In light of the tragic spill, research funding from BP and an increased awareness regarding coastal issues may strengthen biology departments in state universities, said director of coastal biology, Courtney Hackney.

Short Term
BP has dispersed about $10 million for research to the state-funded Florida Institute of Oceanography.

The institute comprises several universities and some non-for-profit research groups and was created to give students field research experience while in college.

The $10 million will fund immediate research to establish a standard for comparison in areas which the oil has yet to affect.

Without baseline data about marine life in areas where oil could spread, scientists would not be able to gauge how severely the oil affects a population.

Baseline data facilitates research and streamlines any future litigation that will arise over the spill.

“For instance, people have said ‘ok, all these populations have been affected by the Exxon Valdez, whereas Exxon said: Well… you don’t know that,’” Gelsleichter said.

In some cases, increasing research opportunities may spill over into the private sector.

“If I get one of these grants, I’ll have to hire extra people. All my students have projects; there’s no body left to work on these kinds of projects,” he said.

Newly created research opportunities will nonetheless be a boon for UNF coastal biology. Students will do about 90% of the research that UNF has proposed to the FIO, Hackney said.

Some schools have committed money to begin research before the FIO distributes grants in a few weeks.

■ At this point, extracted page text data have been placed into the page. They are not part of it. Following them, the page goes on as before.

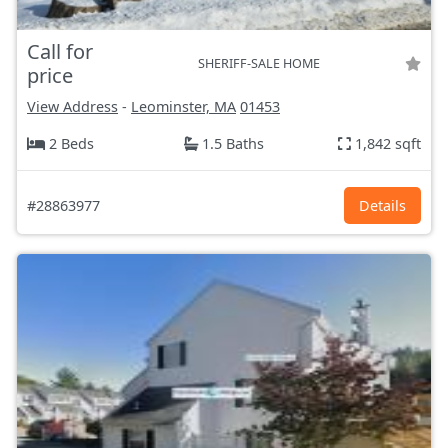
Call for
SHERIFF-SALE HOME
price
View Address
-
Leominster, MA
01453
2 Beds
1.5 Baths
1,842 sqft
#28863977
Details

Joe Butler, department chair and biology professor, has already begun research with students in the gulf.

Long Term
Hackney said even a three-month-old deep sea oil geyser can have its silver lining, if only a glint.

“This just brings home the points that the people working on the coast have been saying,” he said. “We don’t know enough about the coast to know what’s there, much less the damage caused by something like a spill.”

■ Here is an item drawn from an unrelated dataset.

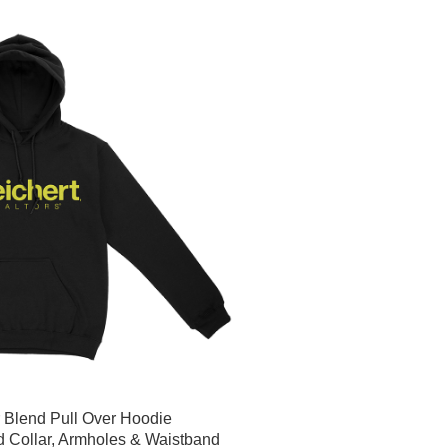
r Blend Pull Over Hoodie
d Collar, Armholes & Waistband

With better regulation, the EPA could have prevented the use of oil dispersants, which cause more harm by allowing oil to mix with water and distribute evenly throughout the water table, Hackney said.

If the oil was on the surface, like it was before dispersants were added, it would be easy to calculate the spill’s impact, but scientists do not know enough about the gulf currents to estimate where deep-water oil will travel, he said.

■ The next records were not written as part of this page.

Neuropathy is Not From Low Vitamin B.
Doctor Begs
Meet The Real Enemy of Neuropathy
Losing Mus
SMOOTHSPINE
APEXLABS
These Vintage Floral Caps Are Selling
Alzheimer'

“It’s the unknown part of this that scares us the most,” Hackney said.

As the spill’s long term effects surface, so will more opportunities for funded research.

Gelsleichter expects BP to pump out another $90 million to $100 million for long term research.

He said he plans on teaching a class on environmental toxicology. Students will utilize baseline samples Gelsleichter’s colleagues have collected and toxic samples being collected right now for lab work and to complete research.

Florida State legislators almost disbanded the FIO two years ago, but the spill has brought a renewed awareness and, with that, university funding.